I think its funny when someone says they will be there for you forever and always and then disappear. And they are the ones who would sell you out for 5 bucks. You made a commitment and i was fuckin retarted enough to believe every single word that came out your mouth. Even when i needed you the most you left me out in the rain to drown.
To me a commitment is being there NO MATTER WHAT, not just saying I love you and that you care but showing it as well, not judging someone for who they truly are or want to be.
This is why I let no one in and trust no one cause the only person I’ll ever be able to count on and trust in this world is ME
OK there are some things in this world I just can’t fuckin stand. I seriously cant stand LIARS,ACCUSERS,FAKERS,HATERS. All these things urk me in different ways.
So basically its like this, Don’t lie to me and i won’t lie to you, dont’ accuse me of shit without askin questions, don’t be fake wit me cause imma keep 1000 wit you, I do adore all my haters but some just take hatin to a whole other level. yeah so if you know you got any of these problems please don’t come around me with that ish.
Bitch you are so fuckin stupid. You tell me I need to change because you think something is wrong wtih me, but I refuse to listen to your nonsense. Sooo, you go out and pay someone to tell me that some thing is wrong with me and that I need to change. You’ve just officially wasted your time and money on something that is clearly not going to work.
Sometimes I really hate feelings cause sometimes I don’t know what to do with them.
I tell you I care and that I am here for you I don’t you know that I’m serious. When you call, when you text me it always brings a smile to my face. The more we talk the more I think I start to like you. But it doesnt matter cause i cant see you and who knows when I ever will again.
I just want everybody to SHUT THE FUCK UP!! Like seriously quit judging me for being real and what you aspire to be. No fuck this shit i just fuckin hate people. It really sucks when your own family hates who you are and what you’ve done, cause they are the quickest ones to judge you and put you down, when they are the ones who are supposed to love to unconditionally no matter what you have done. They never forget the BAD or the WORST things you ‘ve done but always get amnesia when you have done something good.Right now i’m at my breaking point where I just wanna fall into a black hole and never come out.

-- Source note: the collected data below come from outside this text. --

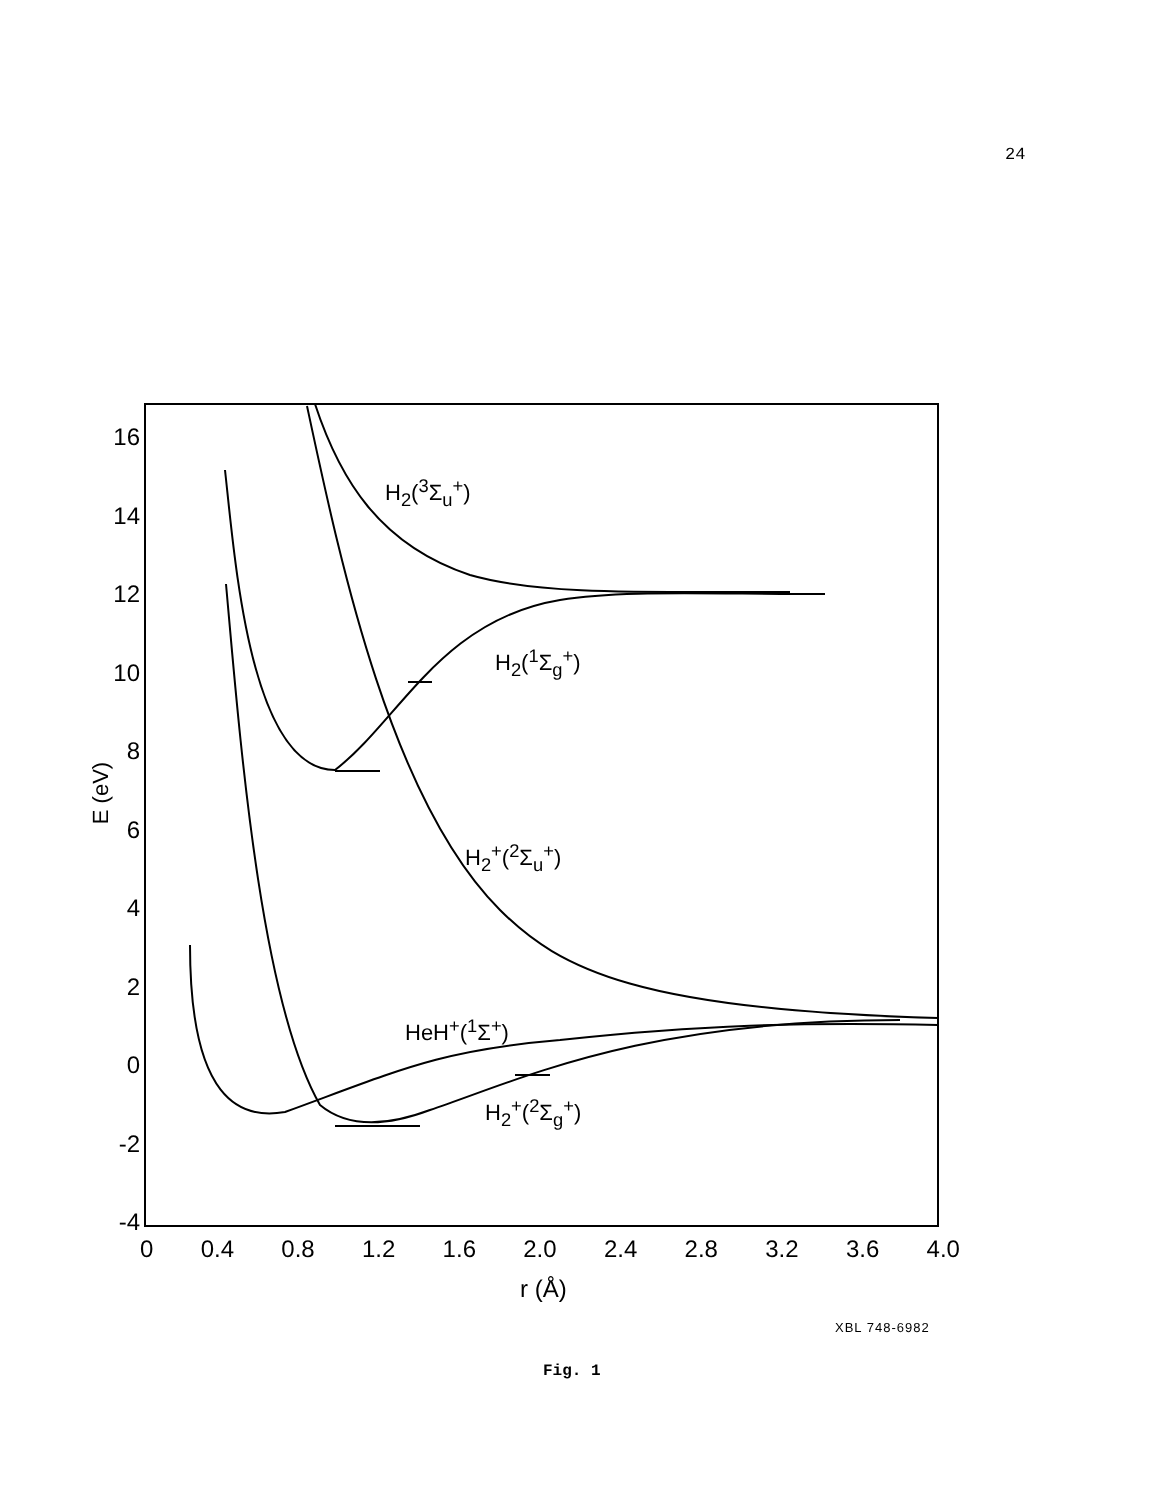24
16
14
12
10
8
6
4
2
0
-2
-4
E (eV)
0 0.4 0.8 1.2 1.6 2.0 2.4 2.8 3.2 3.6 4.0
r (Å)
H<sub>2</sub>(<sup>3</sup>Σ<sub>u</sub><sup>+</sup>)
H<sub>2</sub>(<sup>1</sup>Σ<sub>g</sub><sup>+</sup>)
H<sub>2</sub><sup>+</sup>(<sup>2</sup>Σ<sub>u</sub><sup>+</sup>)
HeH<sup>+</sup>(<sup>1</sup>Σ<sup>+</sup>)
H<sub>2</sub><sup>+</sup>(<sup>2</sup>Σ<sub>g</sub><sup>+</sup>)
XBL 748-6982
Fig. 1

I’ve apologized like 2154885825 times and yet you still look at me like a failure. Do you not think I know that I screwed up and that things just aren’t the way they used to be, well I do. It seems like no matter what i do or what I say I will always be the person that fucked up. When you tell me you HATE me it doesn’t surprise me or phase me one bit because I expect it.
Yeah so WTF!! I don’t need you to tell me I’m special or that you love me cause honestly I don’t need you, if anything you need me
Is my past that bad that you can’t forgive it?? What have I done honestly to ruin to ruin your life. I forgive almost everytime and you can’t even do it this once. I’ve apologized a trillion times and yet you still look down on me. So guess what?? Fuck it im done sayin sorry and imma just live my life the way i want.